#### SET OF TASKS
a – Please update the comparison code. Begin at the words "comparison_table = pd.DataFrame(comparison_rows)" and stop after "display(comparison_table)", changing "comparison_table" to "estimator_table".
b – For each statement, say yes or no according to the comparison code, and quote the words that decide it.
(i) The ATE error for the raw treated-control difference is the raw difference minus the mean true CATE on the test set.
(ii) The comparison table is saved to CSV with its index included.
(iii) The cate_correlation metric is computed with np.corrcoef.

#### QUOTED PASSAGE
::::::::
The next table compares raw difference, manual meta-learners, and EconML meta-learners on the same test set.

def model_metrics(method, cate_estimate):
    return {
        "method": method,
        "estimated_ate_on_test_population": float(np.mean(cate_estimate)),
        "true_ate_on_test_population": float(true_cate_test.mean()),
        "ate_error": float(np.mean(cate_estimate) - true_cate_test.mean()),
        "cate_rmse": float(np.sqrt(mean_squared_error(true_cate_test, cate_estimate))),
        "cate_correlation": float(np.corrcoef(true_cate_test, cate_estimate)[0, 1]),
        "cate_spearman": float(pd.Series(cate_estimate).corr(pd.Series(true_cate_test), method="spearman")),
    }

comparison_rows = [
    {
        "method": "raw treated-control difference",
        "estimated_ate_on_test_population": raw_difference,
        "true_ate_on_test_population": true_cate_test.mean(),
        "ate_error": raw_difference - true_cate_test.mean(),
        "cate_rmse": np.nan,
        "cate_correlation": np.nan,
        "cate_spearman": np.nan,
    },
    model_metrics("manual S-learner", manual_s_cate_test),
    model_metrics("manual T-learner", manual_t_cate_test),
    model_metrics("manual X-learner", manual_x_cate_test),
    model_metrics("EconML S-learner", s_cate_test),
    model_metrics("EconML T-learner", t_cate_test),
    model_metrics("EconML X-learner", x_cate_test),
]

comparison_table = pd.DataFrame(comparison_rows)
comparison_table.to_csv(TABLE_DIR / "06_estimator_comparison.csv", index=False)
display(comparison_table)
::::::::
#### DATA FOR REVIEW
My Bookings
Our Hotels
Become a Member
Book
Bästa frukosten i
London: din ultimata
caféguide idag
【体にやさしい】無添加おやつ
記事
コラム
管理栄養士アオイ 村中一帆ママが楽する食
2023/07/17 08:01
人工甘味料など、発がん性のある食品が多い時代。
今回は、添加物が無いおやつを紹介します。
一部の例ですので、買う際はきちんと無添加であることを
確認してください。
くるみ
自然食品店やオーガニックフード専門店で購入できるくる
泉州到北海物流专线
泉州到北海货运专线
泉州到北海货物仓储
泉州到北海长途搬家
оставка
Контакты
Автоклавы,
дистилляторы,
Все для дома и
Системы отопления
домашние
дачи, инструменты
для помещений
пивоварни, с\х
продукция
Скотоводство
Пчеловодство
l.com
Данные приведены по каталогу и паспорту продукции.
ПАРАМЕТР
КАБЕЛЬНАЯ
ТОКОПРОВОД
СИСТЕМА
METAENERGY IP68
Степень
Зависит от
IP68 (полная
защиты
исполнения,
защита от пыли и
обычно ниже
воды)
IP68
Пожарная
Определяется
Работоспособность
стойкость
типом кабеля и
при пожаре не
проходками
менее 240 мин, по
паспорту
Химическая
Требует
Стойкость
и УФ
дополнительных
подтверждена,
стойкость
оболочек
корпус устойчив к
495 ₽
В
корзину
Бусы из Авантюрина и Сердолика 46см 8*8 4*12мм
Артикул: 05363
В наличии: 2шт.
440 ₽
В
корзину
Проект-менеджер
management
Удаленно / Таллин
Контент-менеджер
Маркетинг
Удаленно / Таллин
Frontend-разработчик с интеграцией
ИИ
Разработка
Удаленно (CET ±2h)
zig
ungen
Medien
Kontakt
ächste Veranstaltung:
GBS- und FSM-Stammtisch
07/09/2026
::::::::
#### EXPECTED RESULTS
a –
estimator_table = pd.DataFrame(comparison_rows)
estimator_table.to_csv(TABLE_DIR / "06_estimator_comparison.csv", index=False)
display(estimator_table)

b –
(i) Yes: "raw_difference - true_cate_test.mean()"
(ii) No: "index=False"
(iii) Yes: "np.corrcoef(true_cate_test, cate_estimate)[0, 1]"